Figure 1. the memory layout of the data to be sent

Now let’s use this mpi function to send some data. In C, the matrix is stored in the row-major order.

Assume there is a 20*10 matrix of MPI_DOUBLE numbers (matrix a). How does a process send the

elements in the order of columns to another process? Namely, process 0 sends all elements in the

first column to process 1, and also sends the 2
nd

column, 3
rd

, …, and 10th columns in order to process

1.

Hint: a column has 20 blocks of one element, spaced 10 elements apart. Namely, we can construct

such a derived datatype using the following code:

MPI_Datatype MPI_column;
MPI_Type_vector( /* count= */ 20, /* blocklength= */ 1, /* stride= */ 10, MPI_DOUBLE,
&MPI_column );

Then use the following statement to send the first column:

MPI_Send( a, 1,MPI_column, … );

To send the second column, you need to adjust the starting address of the first block, which is the

address of a[0][1].

MPI_Send( &(a[0][1]), 1,MPI_column, … );

It is similar for sending other columns. So you need to write a loop to send the columns, in each

iteration of which, one column is sent.

Task 1: Suppose there is a matrix a of size 48*48 and we need to send the elements a[4*i][4*i],

i=0, …, 11. How can we send these elements with a single transfer?

Task 2. Following task 1, we now need to send the elements of a[i][j] (i, j=0, …, 11). Namely, the

elements :

a[0][0], a[0][4], a[0][8], …, a[0][40], a[0][44],

a[1][0], a[1][4], a[1][8], …, a[1][40], a[1][44],

a[44][0], a[44][4], a[44][8], …, a[44][40], a[44][44]

How can we send all these elements with a single MPI_Send? (hint: the data type used to construct

the derived datatype can be primitive data type, but can also be a derived datatype itself; )

if it were not for the derived datatype function, think how we can send the elements in Tasks 1 and 2.

By comparison, hope you understand how the derived datatype provide the convenience and the

performance improvement for sending non-contiguous data.

2. MPI blocking and non-blocking communications

The pingpong program is provided in the assignment 2 package to send and receive the messages

between 2 processes.

MPI_Send and MPI_Recv, which are blocking send and receive functions, are used in the pingpong

program to send and receive increasingly larger messages.

Run the pingpong program with 2 processes.
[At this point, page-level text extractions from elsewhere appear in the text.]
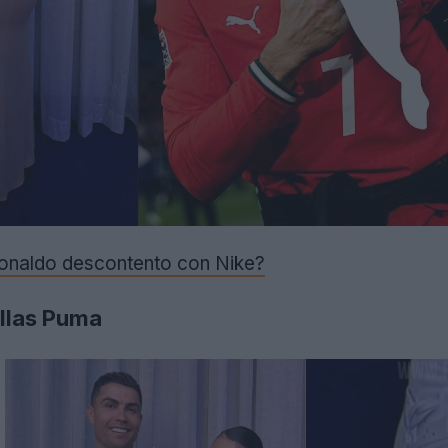
onaldo descontento con Nike?
illas Puma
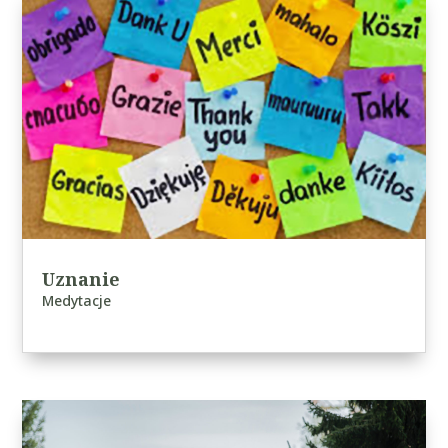
Uznanie
Medytacje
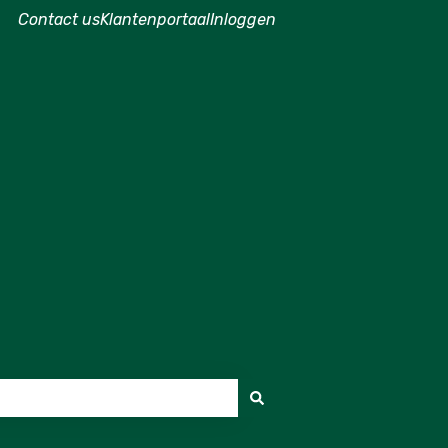
Contact us
Klantenportaal
Inloggen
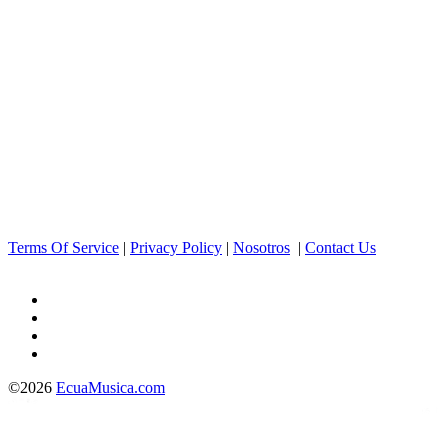
Terms Of Service
|
Privacy Policy
|
Nosotros
|
Contact Us
©2026
EcuaMusica.com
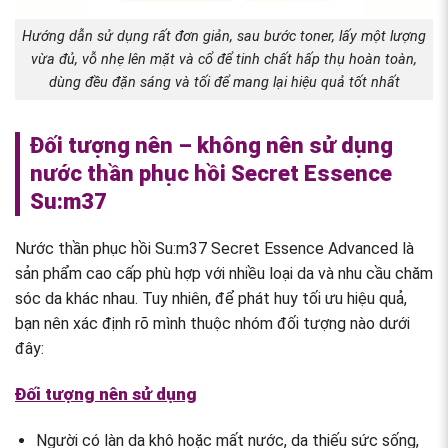
Hướng dẫn sử dụng rất đơn giản, sau bước toner, lấy một lượng
vừa đủ, vỗ nhẹ lên mặt và cổ để tinh chất hấp thụ hoàn toàn,
dùng đều đặn sáng và tối để mang lại hiệu quả tốt nhất
Đối tượng nên – không nên sử dụng
nước thần phục hồi Secret Essence
Su:m37
Nước thần phục hồi Su:m37 Secret Essence Advanced là
sản phẩm cao cấp phù hợp với nhiều loại da và nhu cầu chăm
sóc da khác nhau. Tuy nhiên, để phát huy tối ưu hiệu quả,
bạn nên xác định rõ mình thuộc nhóm đối tượng nào dưới
đây:
Đối tượng nên sử dụng
Người có làn da khô hoặc mất nước, da thiếu sức sống,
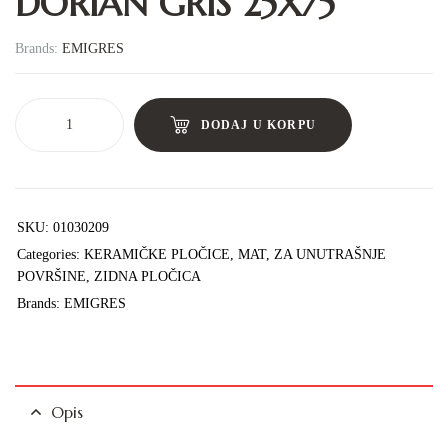
DORIAN GRIS 25X75
Brands:
EMIGRES
DODAJ U KORPU
SKU:
01030209
Categories:
KERAMIČKE PLOČICE
,
MAT
,
ZA UNUTRAŠNJE
POVRŠINE
,
ZIDNA PLOČICA
Brands:
EMIGRES
Opis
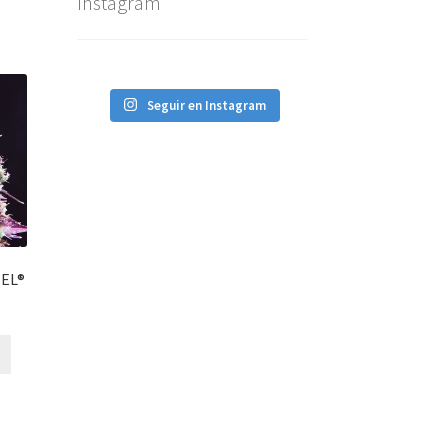
Instagram
Seguir en Instagram
EL®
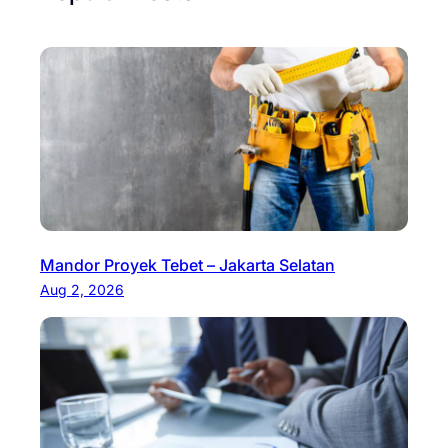
Mandor Proyek Tebet – Jakarta Selatan
Aug 2, 2026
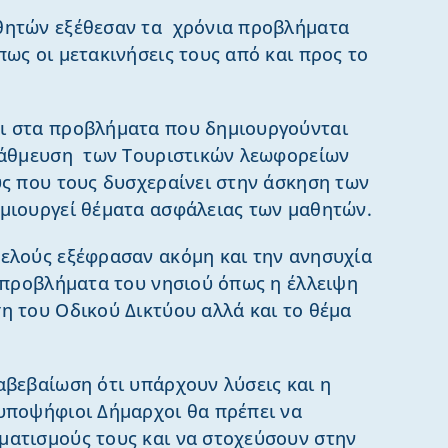
θητών εξέθεσαν τα χρόνια προβλήματα
ως οι μετακινήσεις τους από και προς το
ι στα προβλήματα που δημιουργούνται
στάθμευση των Τουριστικών λεωφορείων
υς που τους δυσχεραίνει στην άσκηση των
μιουργεί θέματα ασφάλειας των μαθητών.
ελούς εξέφρασαν ακόμη και την ανησυχία
α προβλήματα του νησιού όπως η έλλειψη
η του Οδικού Δικτύου αλλά και το θέμα
αβεβαίωση ότι υπάρχουν λύσεις και η
υποψήφιοι Δήμαρχοι θα πρέπει να
ατισμούς τους και να στοχεύσουν στην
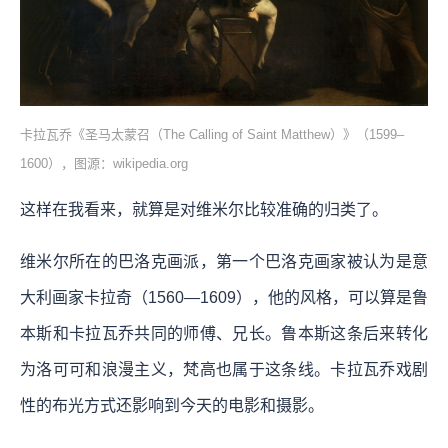
卡拉瓦乔《圣马太蒙召（The Calling of Saint Matthew）》（1599–
1600），图源：wikipedia.org
这样在我看来，就算是对维米尔比较准确的归类了。
维米尔所在的巴洛克画派，第一个巴洛克画家被认为是意
大利画家卡拉奇（1560—1609），他的风格，可以算是鲁
本斯和卡拉瓦乔共同的师傅、兄长。鲁本斯这条后来转化
为洛可可和浪漫主义，梵高也属于这条线。卡拉瓦乔戏剧
性的布光方式还影响到今天的电影和摄影。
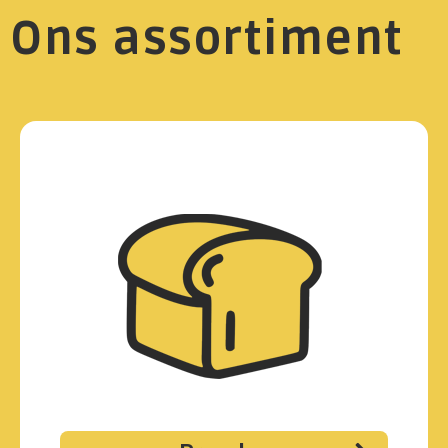
Ons assortiment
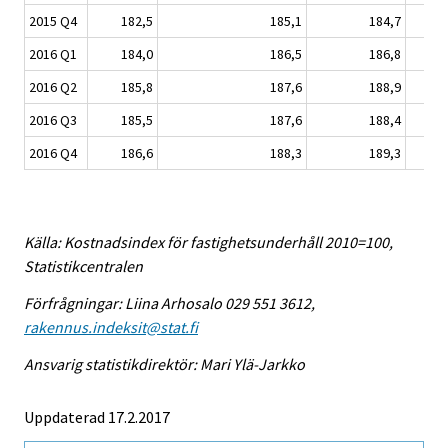
2015 Q4
182,5
185,1
184,7
2016 Q1
184,0
186,5
186,8
2016 Q2
185,8
187,6
188,9
2016 Q3
185,5
187,6
188,4
2016 Q4
186,6
188,3
189,3
Källa: Kostnadsindex för fastighetsunderhåll 2010=100,
Statistikcentralen
Förfrågningar: Liina Arhosalo 029 551 3612,
rakennus.indeksit@stat.fi
Ansvarig statistikdirektör: Mari Ylä-Jarkko
Uppdaterad 17.2.2017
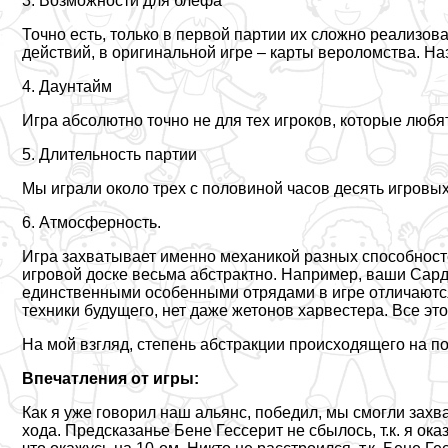
3. Возможности для блефа
Точно есть, только в первой партии их сложно реализов
действий, в оригинальной игре – карты вероломства. На
4. Дayнтайм
Игра абсолютно точно не для тех игроков, которые любя
5. Длительность партии
Мы играли около трех с половиной часов десять игровых
6. Атмосферность.
Игра захватывает именно механикой разных способност
игровой доске весьма абстpaктно. Например, ваши Сар
единственными особенными отрядами в игре отличаются
техники будущего, нет даже жетонов харвестера. Все э
На мой взгляд, степень абстpaкции происходящего на п
Впечатления от игры:
Как я уже говорил наш альянс, победил, мы смогли захва
хода. Предсказанье Бене Гессерит не сбылось, т.к. я ока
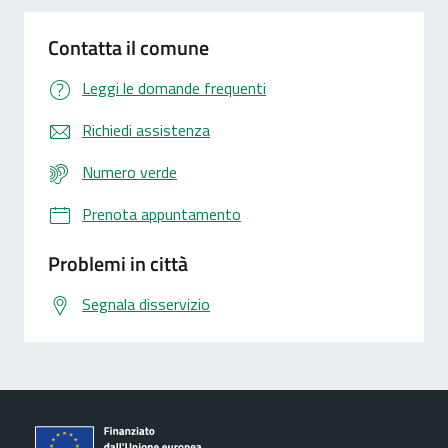
Contatta il comune
Leggi le domande frequenti
Richiedi assistenza
Numero verde
Prenota appuntamento
Problemi in città
Segnala disservizio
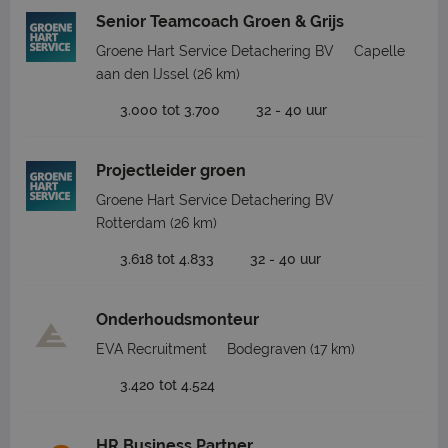
Senior Teamcoach Groen & Grijs
Groene Hart Service Detachering BV
Capelle
aan den IJssel
(26 km)
3.000 tot 3.700
32 - 40 uur
Projectleider groen
Groene Hart Service Detachering BV
Rotterdam
(26 km)
3.618 tot 4.833
32 - 40 uur
Onderhoudsmonteur
EVA Recruitment
Bodegraven
(17 km)
3.420 tot 4.524
HR Business Partner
Make sure the two processes are located in 2 different

computing nodes.

The pingpong program outputs the total elapsed time for sending and receiving each message size

for iters times.

Task 3: Change the program so that it outputs the average time for sending and receiving each

message size. Use the excel sheet to plot the average times for all message sizes. Observe what

shape these data points (average times) form. Can you obtain from the plotted figure ts (the

message startup time/overhead) and tw (the time for sending one byte of data) taught in the lecture?

Task 4: If we keep increasing the size of the message being sent ( by changing the value of the

variable maxsize in the pingpong program), what message size will cause the average time for

sending and receiving such size of message to increase “out of proportion”, compared with other

increases in message size. What can such message size tell you, based on the knowledge you learned

in the lecture? (Hint: you learned system buffer in MPI)

Task 5: Change blocking send and receive to non-blocking send and receive in the pingpong program.

Compare the output time with the output of the program using blocking send and receive.